_ASSIGNMENT_
Filter the material, keeping only lines with the word "none".

-- TASK DATA follows --

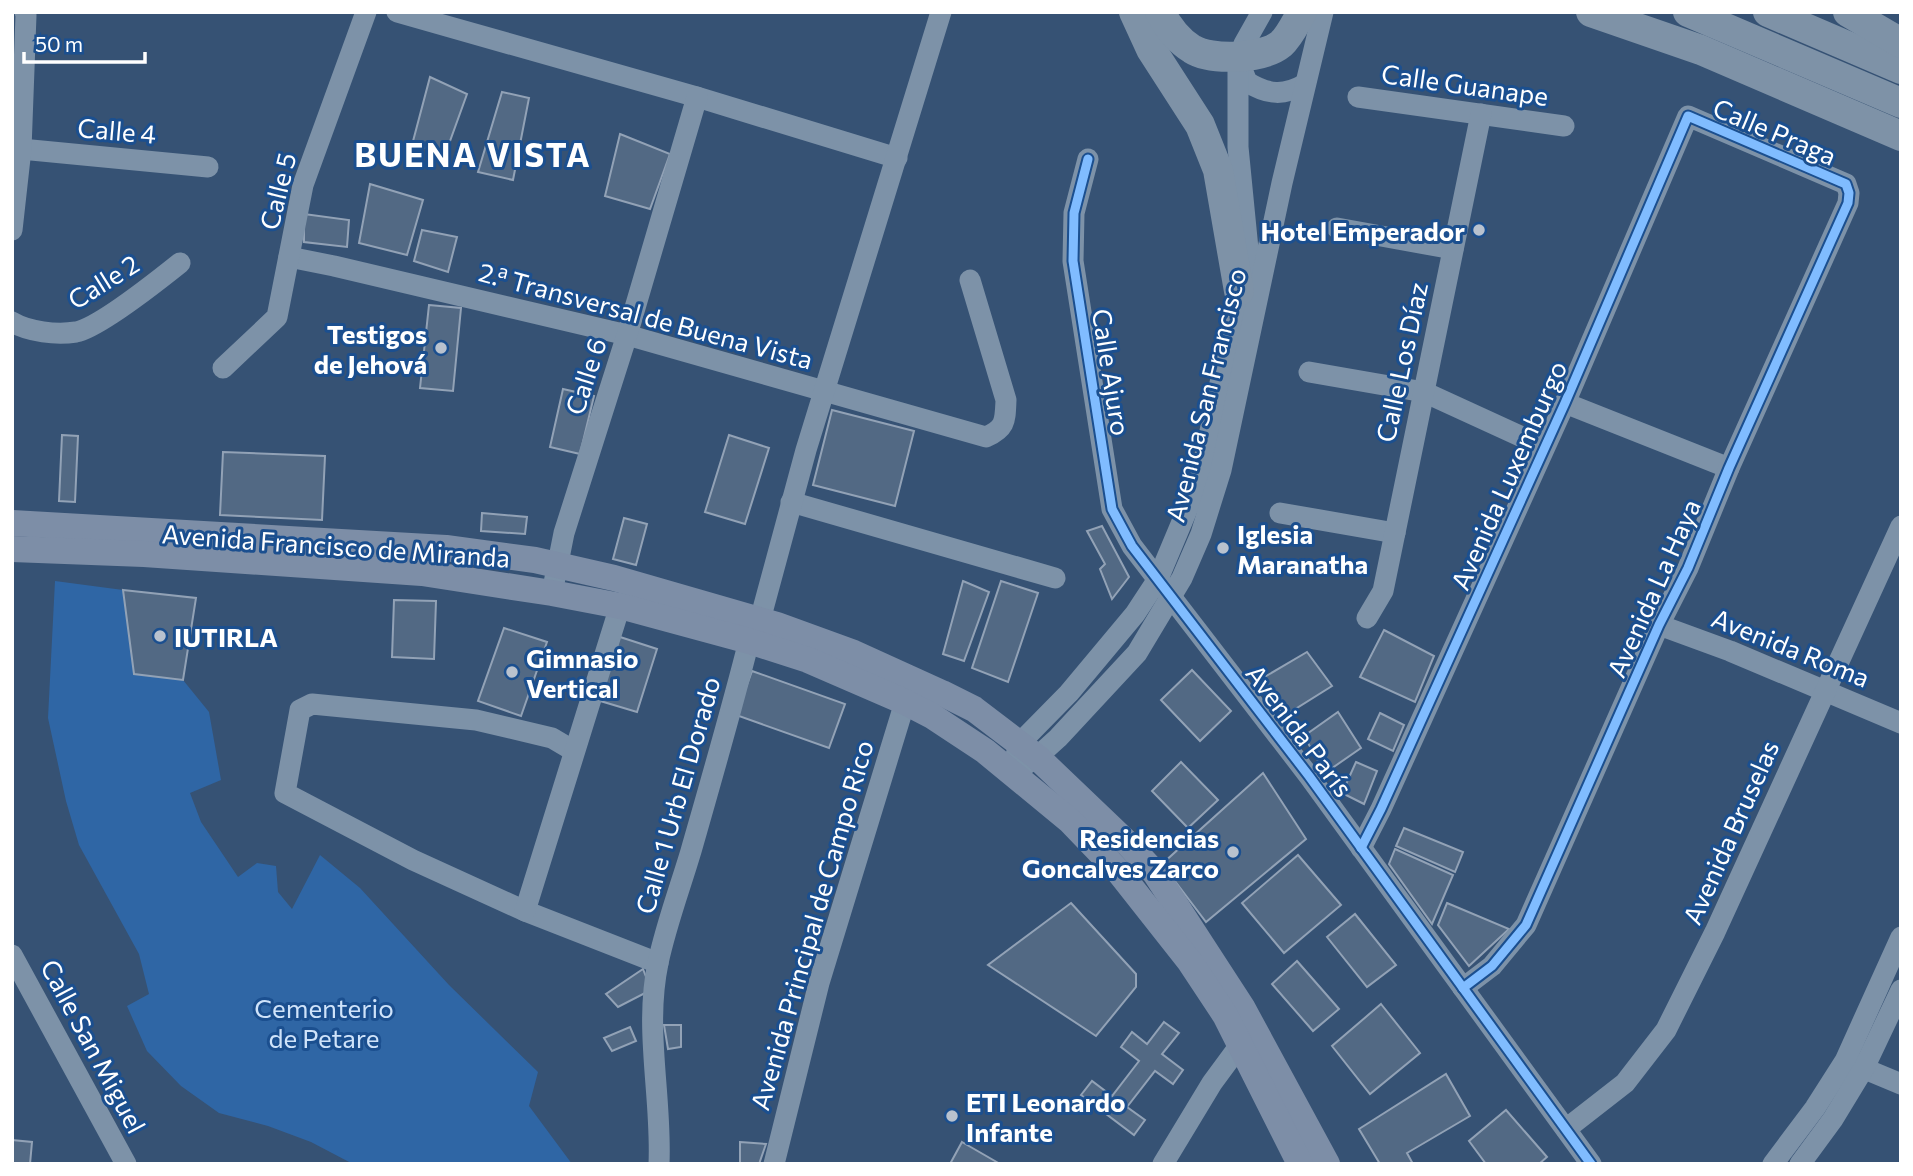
<svg xmlns="http://www.w3.org/2000/svg" width="1913" height="1176" font-family="Commissioner,sans-serif">
  <rect width="100%" height="100%" fill="#365274"/>
  <path fill="#2f66a5" d="M55 581 123 590 134 674 183 680 209 712 221 780 190 793 201 822 238 877 257 863 276 866 278 892 292 909 320 855 360 888 449 985 538 1072 529 1106 572 1164H353L311 1142 268 1126 219 1113 181 1086 147 1051 127 1006 149 994 139 954 79 845 66 801 48 718Z"/>
  <g fill="#526984" stroke="#92a2b6" stroke-width="2">
    <path d="M430 77 467 94 446 152 412 145Z"/>
    <path d="M502 92 529 98 513 180 478 172Z"/>
    <path d="M620 134 670 154 650 209 605 196Z"/>
    <path d="M370 184 423 200 407 255 359 243Z"/>
    <path d="M304 214 349 220 347 247 304 242Z"/>
    <path d="M422 230 457 237 448 272 414 261Z"/>
    <path d="M429 305 461 308 453 391 420 388Z"/>
    <path d="M563 389 594 396 580 454 550 447Z"/>
    <path d="M832 410 914 431 895 506 813 485Z"/>
    <path d="M62 435 78 436 75 502 59 501Z"/>
    <path d="M729 435 769 448 745 524 705 512Z"/>
    <path d="M223 452 325 456 322 520 220 515Z"/>
    <path d="M482 513 527 517 525 534 481 531Z"/>
    <path d="M624 518 647 524 636 565 613 559Z"/>
    <path d="M1102 526 1129 577 1112 599 1100 569 1105 564 1087 531Z"/>
    <path d="M963 581 989 592 964 661 943 654Z"/>
    <path d="M1001 581 1038 593 1008 682 972 668Z"/>
    <path d="M123 590 196 598 183 680 134 674Z"/>
    <path d="M394 600 436 601 434 659 392 657Z"/>
    <path d="M504 628 547 642 521 716 478 701Z"/>
    <path d="M1384 630 1434 656 1415 702 1360 677Z"/>
    <path d="M617 636 657 649 637 712 597 700Z"/>
    <path d="M1307 652 1332 686 1284 716 1261 679Z"/>
    <path d="M1192 670 1231 711 1200 741 1161 700Z"/>
    <path d="M752 671 845 704 829 748 736 715Z"/>
    <path d="M1338 712 1361 748 1325 773 1304 736Z"/>
    <path d="M1380 713 1404 725 1393 751 1368 739Z"/>
    <path d="M1181 762 1218 800 1188 828 1152 791Z"/>
    <path d="M1356 762 1377 771 1364 804 1342 793Z"/>
    <path d="M1263 773 1306 839 1206 922 1162 864Z"/>
    <path d="M1404 828 1463 852 1455 872 1396 846Z"/>
    <path d="M1395 849 1453 875 1432 924 1389 864Z"/>
    <path d="M1298 855 1341 905 1284 953 1242 903Z"/>
    <path d="M1071 903 1136 974V987L1096 1036 988 965Z"/>
    <path d="M1447 903 1509 929 1469 966 1438 925Z"/>
    <path d="M1355 914 1396 965 1367 987 1327 937Z"/>
    <path d="M1297 961 1339 1009 1313 1031 1272 984Z"/>
    <path d="M643 969 651 990 618 1007 606 994Z"/>
    <path d="M1381 1004 1420 1053 1370 1094 1332 1046Z"/>
    <path d="M1164 1022 1179 1033 1162 1054 1183 1070 1173 1084 1155 1071 1127 1107 1145 1120 1134 1135 1081 1095 1092 1081 1112 1096 1139 1061 1121 1047 1132 1032 1147 1044Z"/>
    <path d="M664 1025H681V1047L668 1049Z"/>
    <path d="M630 1027 636 1041 612 1051 604 1038Z"/>
    <path d="M1446 1074 1470 1116 1407 1153 1413 1164H1380L1359 1129Z"/>
    <path d="M1506 1110 1547 1157 1539 1164H1486L1469 1141Z"/>
    <path d="M12 1140 32 1142 30 1164H12Z"/>
    <path d="M740 1142 766 1144 759 1164H740Z"/>
    <path d="M962 1142 1000 1164H950Z"/>
  </g>
  <g fill="none" stroke-linecap="round" stroke-linejoin="round">
    <g stroke="#7d92a8" stroke-width="21">
      <path d="M397 12 697 97 897 158"/>
      <path d="M1239 62 1247 82C1268 95 1284 96 1305 84"/>
      <path d="M1358 97 1564 126"/>
      <path d="M21 149 208 167"/>
      <path d="M1088 159 1074 213 1073 261 1112 509 1132 546 1309 776 1591 1164"/>
      <path d="M1337 228 1453 249"/>
      <path d="M12 230 21 149 26 15 25 12"/>
      <path d="M289 257 334 266 627 335 986 437C1006 428 1005 421 1006 400L970 280"/>
      <path d="M12 322C29 332 56 335 76 332 98 328 160 279 180 263"/>
      <path d="M223 368 277 317 303 185 366 12"/>
      <path d="M1309 372 1424 392 1544 447"/>
      <path d="M1565 403 1729 468"/>
      <path d="M791 502 1055 578"/>
      <path d="M1280 513 1395 533"/>
      <path d="M552 593 564 533 627 335 697 97"/>
      <path d="M1367 618 1383 591 1481 114"/>
      <path d="M760 620 806 450 941 12"/>
      <path d="M1659 625 1730 651 1901 723"/>
      <path d="M574 751 552 738 476 720 312 704 300 710 285 793 413 860 525 911 658 963"/>
      <path d="M1015 758 1020 743 1069 693 1135 614 1158 579 1200 479 1248 249 1238 147V60L1244 44 1262 12"/>
      <path d="M1025 765 1037 757 1058 738 1137 653 1182 578 1201 534 1221 470 1282 183 1323 12"/>
      <path d="M1361 848 1381 809 1565 403 1688 116 1846 184 1849 193 1848 203 1729 468 1688 568 1659 625 1526 925 1492 966 1463 988"/>
      <path d="M525 911 620 606"/>
      <path d="M12 955 126 1164"/>
      <path d="M1853 1064 1901 1084"/>
      <path d="M1566 1129 1625 1083 1666 1030 1715 932 1901 526"/>
      <path d="M659 1164C662 1097 644 1030 658 963 666 925 680 888 691 851 711 781 731 712 749 641"/>
      <path d="M774 1164 819 983 905 702"/>
      <path d="M1163 1164 1212 1083 1240 1045"/>
      <path d="M1773 1164 1815 1108 1845 1061 1901 937"/>
      <path d="M1800 1164 1833 1119 1864 1068 1901 990"/>
    </g>
    <g stroke="#7d8ea7" stroke-width="26">
      <path d="M12 523 446 548 535 560 614 578 777 625 854 653 942 693 974 709 1037 757 1128 844 1155 873 1242 1007 1327 1164"/>
      <path d="M12 549 144 554 422 573 552 593 620 606 749 641 808 660 905 702 932 716 985 751 1070 821 1119 872 1190 962 1225 1015 1300 1164"/>
    </g>
    <g stroke="#7e92a7" stroke-width="30">
      <path d="M1134 12 1151 49 1200 125 1218 170 1239 291"/>
      <path d="M1160 12C1168 27 1177 40 1192 49 1211 61 1263 59 1281 44 1290 36 1296 22 1302 12"/>
      <path d="M1591 12 1701 50 1901 136"/>
      <path d="M1688 12 1901 103"/>
      <path d="M1768 12 1901 69"/>
      <path d="M1848 12 1901 43"/>
    </g>
    <g stroke="#1b4f8f" stroke-width="13">
      <g id="cycleway">
        <path d="M1088 159 1074 213 1073 261 1112 509 1132 546 1309 776 1591 1164"/>
        <path d="M1361 848 1381 809 1565 403 1688 116 1846 184 1849 193 1848 203 1729 468 1688 568 1659 625 1526 925 1492 966 1463 988"/>
      </g>
    </g>
    <use href="#cycleway" stroke="#80bcff" stroke-width="9"/>
  </g>
  <g fill="#b9c2ce" stroke="#1b4f8f" stroke-width="2.5">
    <circle cx="1479" cy="230" r="7"/>
    <circle cx="441" cy="348" r="7"/>
    <circle cx="1223" cy="548" r="7"/>
    <circle cx="160" cy="636" r="7"/>
    <circle cx="512" cy="672" r="7"/>
    <circle cx="1233" cy="852" r="7"/>
    <circle cx="952" cy="1116" r="7"/>
  </g>
  <g text-anchor="middle" dominant-baseline="central" stroke-width="6" stroke-linejoin="round" paint-order="stroke">
    <g font-size="26" fill="#fff" stroke="#1b4f8f">
      <text transform="translate(1465 84) rotate(8)">Calle Guanape</text>
      <text transform="translate(117 130) rotate(5)">Calle 4</text>
      <text transform="translate(1775 131) rotate(23)">Calle Praga</text>
      <text transform="translate(277 191) rotate(-76)">Calle 5</text>
      <text transform="translate(103 281) rotate(-32)">Calle 2</text>
      <text transform="translate(646 315) rotate(15)">2.ª Transversal de Buena Vista</text>
      <text transform="translate(1401 362) rotate(-78)">Calle Los Díaz</text>
      <text transform="translate(1112 372) rotate(81)">Calle Ajuro</text>
      <text transform="translate(585 376) rotate(-72)">Calle 6</text>
      <text transform="translate(1205 395) rotate(-76)">Avenida San Francisco</text>
      <text transform="translate(1508 475) rotate(-66)">Avenida Luxemburgo</text>
      <text transform="translate(336 545) rotate(4)">Avenida Francisco de Miranda</text>
      <text transform="translate(1653 588) rotate(-66)">Avenida La Haya</text>
      <text transform="translate(1791 647) rotate(22)">Avenida Roma</text>
      <text transform="translate(1300 730) rotate(53)">Avenida París</text>
      <text transform="translate(677 795) rotate(-74)">Calle 1 Urb El Dorado</text>
      <text transform="translate(1730 832) rotate(-66)">Avenida Bruselas</text>
      <text transform="translate(811 925) rotate(-74)">Avenida Principal de Campo Rico</text>
      <text transform="translate(94 1046) rotate(62)">Calle San Miguel</text>
    </g>
    <g font-size="26" font-weight="bold" fill="#fff" stroke="#1b4f8f" text-anchor="start">
      <text x="1465" y="230" text-anchor="end">Hotel Emperador</text>
      <text x="427" y="333" text-anchor="end">Testigos<tspan x="427" dy="30">de Jehová</tspan></text>
      <text x="1237" y="533">Iglesia<tspan x="1237" dy="30">Maranatha</tspan></text>
      <text x="174" y="636">IUTIRLA</text>
      <text x="526" y="657">Gimnasio<tspan x="526" dy="30">Vertical</tspan></text>
      <text x="1219" y="837" text-anchor="end">Residencias<tspan x="1219" dy="30">Goncalves Zarco</tspan></text>
      <text x="966" y="1101">ETI Leonardo<tspan x="966" dy="30">Infante</tspan></text>
    </g>
    <g font-size="26" fill="#cfe3fa" stroke="#1b4f8f">
      <text x="324" y="1007">Cementerio<tspan x="324" dy="30">de Petare</tspan></text>
    </g>
    <g font-size="33" font-weight="bold" letter-spacing="2" fill="#fff" stroke="#1b4f8f">
      <text x="473" y="153">BUENA VISTA</text>
    </g>
  </g>
  <rect width="1913" height="1176" fill="none" stroke="#ffffff" stroke-width="28"/>
  <path d="M24 52v10h121v-10" fill="none" stroke="#ffffff" stroke-width="3.5"/>
  <text x="35" y="52" font-size="21" fill="#ffffff" stroke="#1b4f8f" stroke-width="5" paint-order="stroke">50 m</text>
</svg>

-- TASK DATA concluded --

_RESULT_
  <g fill="none" stroke-linecap="round" stroke-linejoin="round">
  <rect width="1913" height="1176" fill="none" stroke="#ffffff" stroke-width="28"/>
  <path d="M24 52v10h121v-10" fill="none" stroke="#ffffff" stroke-width="3.5"/>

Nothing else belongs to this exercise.